As SmartMoney explains:

. . . .the biggest change of all may be the demise of the pension plan. With the help of new federal laws and provisions passed in the 1970s, private-sector companies have been gradually shedding the costs and risks associated with funding their employees’ retirements –- a helpful boost to their bottom lines.

...

In the absence of those paycheck security blankets, more and more Americans are being asked to “own their retirement” -- that is, to fund and manage accounts that will be used to cover their expenses in their postwork lives. And most are doing that through such complicated -- and often flawed -- do-it-yourself retirement vehicles as the 401(k) and the IRA.

The shift away from defined-benefit plans to 401(k)-type plans is definitely the most tectonic, devastating -- for the middle class, at least -- shift in personal finance and economic security over the last 20 years.

As SmartMoney points out, the financial service industry has seen the balance of 401(k)-type plans grow 6-times since 1990 to $9.4 trillion, resulting in huge commissions and fees.

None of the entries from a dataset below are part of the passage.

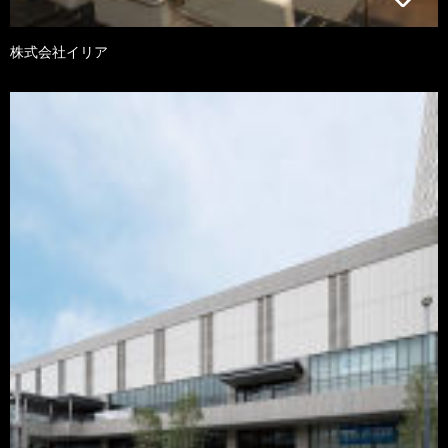
株式会社イリア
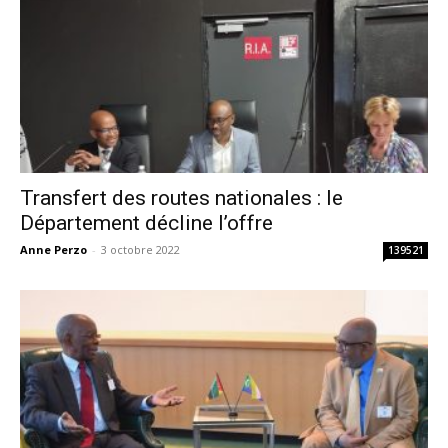
Transfert des routes nationales : le
Département décline l’offre
Anne Perzo
-
3 octobre 2022
139521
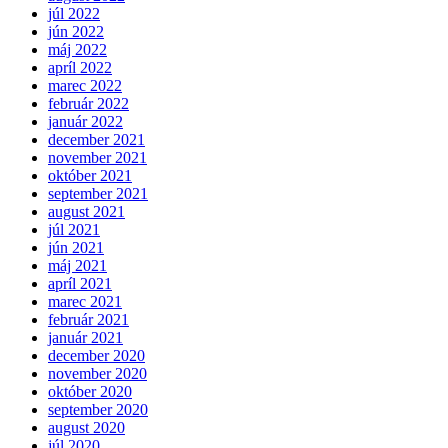
júl 2022
jún 2022
máj 2022
apríl 2022
marec 2022
február 2022
január 2022
december 2021
november 2021
október 2021
september 2021
august 2021
júl 2021
jún 2021
máj 2021
apríl 2021
marec 2021
február 2021
január 2021
december 2020
november 2020
október 2020
september 2020
august 2020
júl 2020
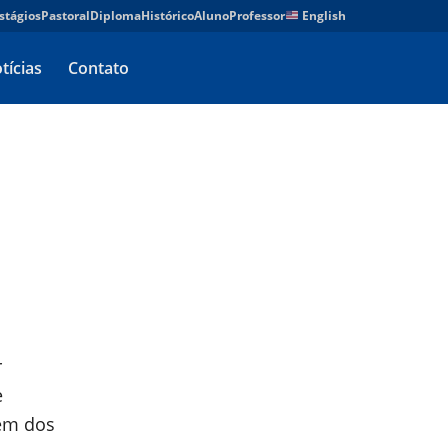
stágios
Pastoral
Diploma
Histórico
Aluno
Professor
English
tícias
Contato
r
e
lém dos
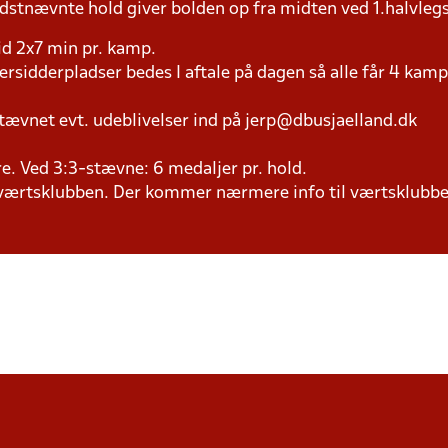
dstnævnte hold giver bolden op fra midten ved 1.halvleg
tid 2x7 min pr. kamp.
versidderpladser bedes I aftale på dagen så alle får 4 kamp
tævnet evt. udeblivelser ind på jerp@dbusjaelland.dk
lere. Ved 3:3-stævne: 6 medaljer pr. hold.
il værtsklubben. Der kommer nærmere info til værtsklubbe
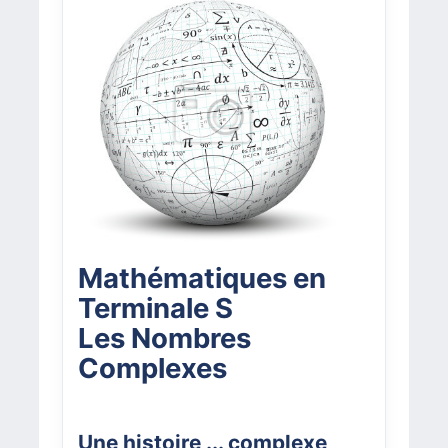
Mathématiques en
Terminale S
Les Nombres
Complexes
Une histoire ... complexe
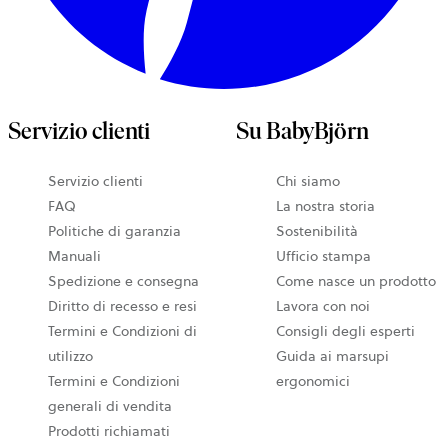
Servizio clienti
Su BabyBjörn
Servizio clienti
Chi siamo
FAQ
La nostra storia
Politiche di garanzia
Sostenibilità
Manuali
Ufficio stampa
Spedizione e consegna
Come nasce un prodotto
Diritto di recesso e resi
Lavora con noi
Termini e Condizioni di
Consigli degli esperti
utilizzo
Guida ai marsupi
Termini e Condizioni
ergonomici
generali di vendita
Prodotti richiamati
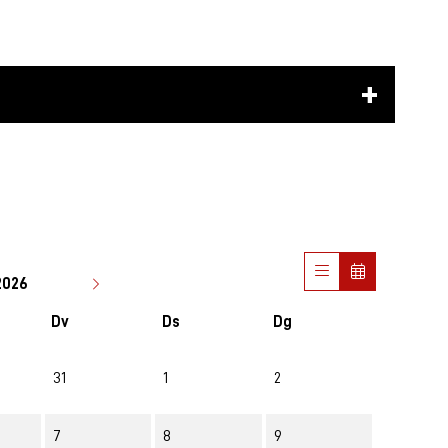
2026
Dv
Ds
Dg
31
1
2
7
8
9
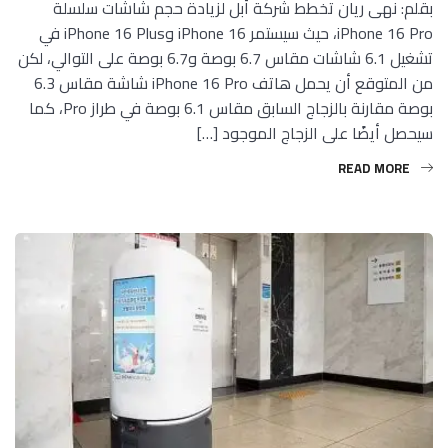
بقلم: نهى ريان تخطط شركة أبل لزيادة حجم شاشات سلسلة
iPhone 16 Pro، حيث سيستمر iPhone 16 وiPhone 16 Plus في
تشغيل 6.1 شاشات مقاس 6.7 بوصة و6.7 بوصة على التوالي، لكن
من المتوقع أن يحمل هاتف iPhone 16 Pro شاشة مقاس 6.3
بوصة مقارنة بالزجاج السابق مقاس 6.1 بوصة في طراز Pro، كما
سيحصل أيضًا على الزجاج الموجود […]
READ MORE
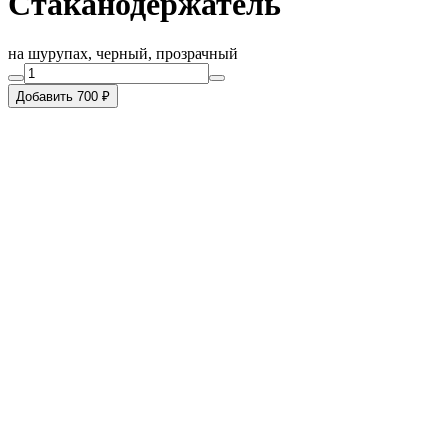
Стаканодержатель
на шурупах, черный, прозрачный
Добавить 700 ₽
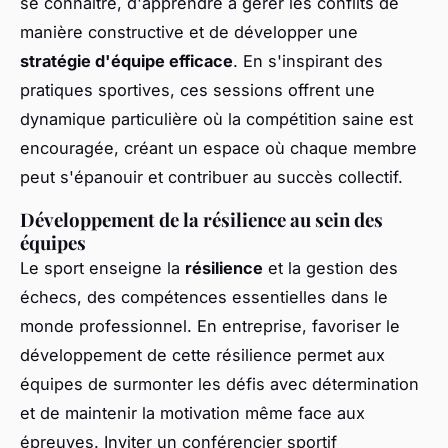
se connaître, d'apprendre à gérer les conflits de
manière constructive et de développer une
stratégie d'équipe efficace
. En s'inspirant des
pratiques sportives, ces sessions offrent une
dynamique particulière où la compétition saine est
encouragée, créant un espace où chaque membre
peut s'épanouir et contribuer au succès collectif.
Développement de la résilience au sein des
équipes
Le sport enseigne la
résilience
et la gestion des
échecs, des compétences essentielles dans le
monde professionnel. En entreprise, favoriser le
développement de cette résilience permet aux
équipes de surmonter les défis avec détermination
et de maintenir la motivation même face aux
épreuves. Inviter un conférencier sportif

But here’s what’s happened to the rest of us: Our costs and our risk went up. 

The result is that workers retiring in the next 20 years can expect to receive only 65 percent of what they made during their working years, a drop of 16 percent from their parents. And it’s starting to sink in: Seventy-five percent of Americans believe the disappearance of guaranteed retirementaccounts, those so-called “paycheck security blankets,” has made it harder to achieve the American Dream.

Can we fix this in the next twenty years?